# Requisitos da tarefa:
Transcreva fielmente, do trecho sobre a regulamentação do trabalho por aplicativos, a parte que se inicia com as palavras "A iniciativa vem" e se encerra com "para o segmento.".

# Trecho selecionado:
• • • •
André Porto, diretor-executivo da Associação Brasileira de Mobilidade e Tecnologia (Amobitec), que também estava na cerimônia representando as empresas, também celebrou o projeto de lei.
"Temos consciência de que a nossa participação no processo não se encerra aqui. Com o mesmo espírito aberto e construtivo, iremos dialogar com os membros do Legislativo e todos os atores da sociedade que sejam de uma forma ou outra influenciados pela regulamentação proposta para que possamos avançar e, ao fim, garantir a implementação de uma regulamentação justa e equilibrada", disse Porto.
"Atualmente, a atividade intermediada por plataforma digitais proporciona renda mais de 1,6 milhão famílias em todo o Brasil. Este número certamente tem a crescer. A proposta de uma regulamentação que garanta segurança jurídica para que empresas continuem investindo e ao mesmo tempo que garanta direitos aos trabalhadores de aplicativos certamente será um marco histórico para essa indústria no Brasil e um exemplo para os demais países.”
A iniciativa vem após o Ministério do Trabalho e Emprego (MTE) criar, em meados do ano passado, um grupo de trabalho (GT) tripartite que estudou o assunto a partir de um diálogo entre representantes da gestão, das empresas e dos trabalhadores. Após diferentes costuras e ainda em meio a divergências sobre o assunto, o governo abandonou a ideia de arbitrar a favor da Consolidação das Leis do Trabalho (CLT) para o segmento.
• • • •
# Extratos de dados:

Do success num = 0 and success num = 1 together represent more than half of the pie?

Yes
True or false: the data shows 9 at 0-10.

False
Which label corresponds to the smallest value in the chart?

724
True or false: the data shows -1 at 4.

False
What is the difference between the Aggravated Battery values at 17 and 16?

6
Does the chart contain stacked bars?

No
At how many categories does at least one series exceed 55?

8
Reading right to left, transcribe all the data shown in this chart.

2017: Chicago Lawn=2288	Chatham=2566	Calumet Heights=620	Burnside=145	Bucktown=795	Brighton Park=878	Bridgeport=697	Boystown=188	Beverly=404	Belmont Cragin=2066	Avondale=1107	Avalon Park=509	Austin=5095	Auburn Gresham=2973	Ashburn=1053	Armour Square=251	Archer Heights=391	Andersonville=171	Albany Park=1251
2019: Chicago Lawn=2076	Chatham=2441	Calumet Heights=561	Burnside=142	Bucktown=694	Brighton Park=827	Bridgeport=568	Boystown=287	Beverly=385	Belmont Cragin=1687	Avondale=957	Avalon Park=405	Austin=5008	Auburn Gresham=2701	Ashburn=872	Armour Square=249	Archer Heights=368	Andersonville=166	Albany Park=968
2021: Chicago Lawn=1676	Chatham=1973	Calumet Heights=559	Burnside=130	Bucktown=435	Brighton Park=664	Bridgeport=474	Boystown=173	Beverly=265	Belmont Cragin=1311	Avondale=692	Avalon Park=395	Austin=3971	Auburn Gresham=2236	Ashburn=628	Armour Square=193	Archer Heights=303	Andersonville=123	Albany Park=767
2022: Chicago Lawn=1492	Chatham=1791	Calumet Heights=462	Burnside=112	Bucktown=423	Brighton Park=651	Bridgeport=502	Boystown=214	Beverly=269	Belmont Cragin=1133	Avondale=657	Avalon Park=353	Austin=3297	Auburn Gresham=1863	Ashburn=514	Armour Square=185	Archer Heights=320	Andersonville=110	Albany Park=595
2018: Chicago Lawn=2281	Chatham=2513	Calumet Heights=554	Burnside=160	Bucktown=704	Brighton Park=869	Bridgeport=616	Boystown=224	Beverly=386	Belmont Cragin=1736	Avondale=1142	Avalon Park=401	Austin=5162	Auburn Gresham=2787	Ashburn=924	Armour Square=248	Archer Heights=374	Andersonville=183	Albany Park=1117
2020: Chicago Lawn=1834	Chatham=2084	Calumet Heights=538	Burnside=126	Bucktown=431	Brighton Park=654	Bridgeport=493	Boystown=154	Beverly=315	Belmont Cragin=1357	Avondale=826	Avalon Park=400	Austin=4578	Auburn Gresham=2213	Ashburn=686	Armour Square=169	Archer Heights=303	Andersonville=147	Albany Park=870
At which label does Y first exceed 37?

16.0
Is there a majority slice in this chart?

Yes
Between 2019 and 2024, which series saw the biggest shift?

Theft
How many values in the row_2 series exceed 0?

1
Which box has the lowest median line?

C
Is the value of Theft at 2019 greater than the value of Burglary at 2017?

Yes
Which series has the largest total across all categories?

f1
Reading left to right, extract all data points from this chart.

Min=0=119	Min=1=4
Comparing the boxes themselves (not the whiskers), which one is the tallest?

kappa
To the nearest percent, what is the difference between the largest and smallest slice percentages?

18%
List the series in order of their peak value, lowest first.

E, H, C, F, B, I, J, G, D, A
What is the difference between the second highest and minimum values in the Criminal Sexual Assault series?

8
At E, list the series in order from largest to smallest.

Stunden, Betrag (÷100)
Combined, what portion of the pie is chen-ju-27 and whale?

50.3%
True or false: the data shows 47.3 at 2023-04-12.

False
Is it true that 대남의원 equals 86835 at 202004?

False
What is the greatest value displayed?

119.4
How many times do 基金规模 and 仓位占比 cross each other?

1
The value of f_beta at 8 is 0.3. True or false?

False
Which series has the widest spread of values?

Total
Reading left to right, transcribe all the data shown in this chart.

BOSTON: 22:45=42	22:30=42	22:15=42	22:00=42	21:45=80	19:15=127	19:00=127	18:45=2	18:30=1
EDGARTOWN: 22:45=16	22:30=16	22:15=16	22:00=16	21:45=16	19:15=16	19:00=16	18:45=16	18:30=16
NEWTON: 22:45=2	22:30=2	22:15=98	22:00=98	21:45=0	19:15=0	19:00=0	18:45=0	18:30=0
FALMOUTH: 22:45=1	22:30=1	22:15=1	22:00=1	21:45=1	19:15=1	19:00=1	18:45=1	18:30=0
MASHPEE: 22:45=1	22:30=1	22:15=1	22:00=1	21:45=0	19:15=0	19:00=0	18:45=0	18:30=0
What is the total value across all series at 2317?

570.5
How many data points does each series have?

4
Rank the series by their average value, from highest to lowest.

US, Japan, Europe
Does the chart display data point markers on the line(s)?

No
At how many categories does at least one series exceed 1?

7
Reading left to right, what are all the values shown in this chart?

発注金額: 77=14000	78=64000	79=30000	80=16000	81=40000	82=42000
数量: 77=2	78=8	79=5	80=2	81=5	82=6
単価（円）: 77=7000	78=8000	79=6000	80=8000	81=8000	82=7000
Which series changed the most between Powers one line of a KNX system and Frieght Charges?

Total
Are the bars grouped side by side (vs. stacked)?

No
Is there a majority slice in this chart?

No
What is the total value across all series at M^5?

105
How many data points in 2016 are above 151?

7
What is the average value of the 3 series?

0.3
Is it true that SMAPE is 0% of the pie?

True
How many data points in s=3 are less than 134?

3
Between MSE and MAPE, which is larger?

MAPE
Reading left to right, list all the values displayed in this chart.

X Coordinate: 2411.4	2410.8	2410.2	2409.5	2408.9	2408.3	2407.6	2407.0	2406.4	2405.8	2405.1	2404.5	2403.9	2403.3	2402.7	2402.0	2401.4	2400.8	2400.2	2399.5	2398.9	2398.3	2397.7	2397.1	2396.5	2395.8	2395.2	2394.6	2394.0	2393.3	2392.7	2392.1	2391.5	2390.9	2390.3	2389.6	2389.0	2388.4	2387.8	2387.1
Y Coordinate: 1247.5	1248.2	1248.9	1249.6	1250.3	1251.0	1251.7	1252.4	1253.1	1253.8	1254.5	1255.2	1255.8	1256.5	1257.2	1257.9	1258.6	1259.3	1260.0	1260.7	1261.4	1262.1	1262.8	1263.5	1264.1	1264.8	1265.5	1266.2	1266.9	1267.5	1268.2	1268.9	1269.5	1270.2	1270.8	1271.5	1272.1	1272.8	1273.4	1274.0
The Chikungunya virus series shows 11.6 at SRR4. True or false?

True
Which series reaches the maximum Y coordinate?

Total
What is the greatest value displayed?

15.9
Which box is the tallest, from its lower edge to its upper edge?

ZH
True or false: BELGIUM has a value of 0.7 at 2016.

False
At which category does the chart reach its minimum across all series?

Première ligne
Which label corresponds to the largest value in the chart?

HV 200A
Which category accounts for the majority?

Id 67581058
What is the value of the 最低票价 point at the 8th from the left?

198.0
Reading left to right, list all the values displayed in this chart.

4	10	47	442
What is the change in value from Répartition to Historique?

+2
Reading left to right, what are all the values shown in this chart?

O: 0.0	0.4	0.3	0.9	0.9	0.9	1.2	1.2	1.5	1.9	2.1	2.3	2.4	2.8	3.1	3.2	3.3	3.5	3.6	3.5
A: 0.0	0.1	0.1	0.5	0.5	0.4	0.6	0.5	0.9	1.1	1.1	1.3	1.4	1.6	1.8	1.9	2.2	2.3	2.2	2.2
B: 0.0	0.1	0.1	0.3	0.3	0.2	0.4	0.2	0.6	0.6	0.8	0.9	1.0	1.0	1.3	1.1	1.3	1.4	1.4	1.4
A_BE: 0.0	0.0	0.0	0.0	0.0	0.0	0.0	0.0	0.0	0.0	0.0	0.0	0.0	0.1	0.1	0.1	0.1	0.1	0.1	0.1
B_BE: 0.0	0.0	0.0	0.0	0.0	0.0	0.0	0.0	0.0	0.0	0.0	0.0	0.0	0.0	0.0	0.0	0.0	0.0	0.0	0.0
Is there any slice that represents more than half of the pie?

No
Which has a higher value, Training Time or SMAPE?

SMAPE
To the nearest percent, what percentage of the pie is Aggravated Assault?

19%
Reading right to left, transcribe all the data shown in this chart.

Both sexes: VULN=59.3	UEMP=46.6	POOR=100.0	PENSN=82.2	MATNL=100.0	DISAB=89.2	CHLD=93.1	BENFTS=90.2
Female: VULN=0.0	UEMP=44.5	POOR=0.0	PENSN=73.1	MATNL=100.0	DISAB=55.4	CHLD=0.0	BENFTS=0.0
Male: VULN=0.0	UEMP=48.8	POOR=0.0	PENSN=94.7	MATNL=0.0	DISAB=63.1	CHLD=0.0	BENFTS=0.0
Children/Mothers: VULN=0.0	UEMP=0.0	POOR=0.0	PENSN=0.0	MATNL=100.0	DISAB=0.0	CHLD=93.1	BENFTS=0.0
• • • •
# Resultado da tarefa:
A iniciativa vem após o Ministério do Trabalho e Emprego (MTE) criar, em meados do ano passado, um grupo de trabalho (GT) tripartite que estudou o assunto a partir de um diálogo entre representantes da gestão, das empresas e dos trabalhadores. Após diferentes costuras e ainda em meio a divergências sobre o assunto, o governo abandonou a ideia de arbitrar a favor da Consolidação das Leis do Trabalho (CLT) para o segmento.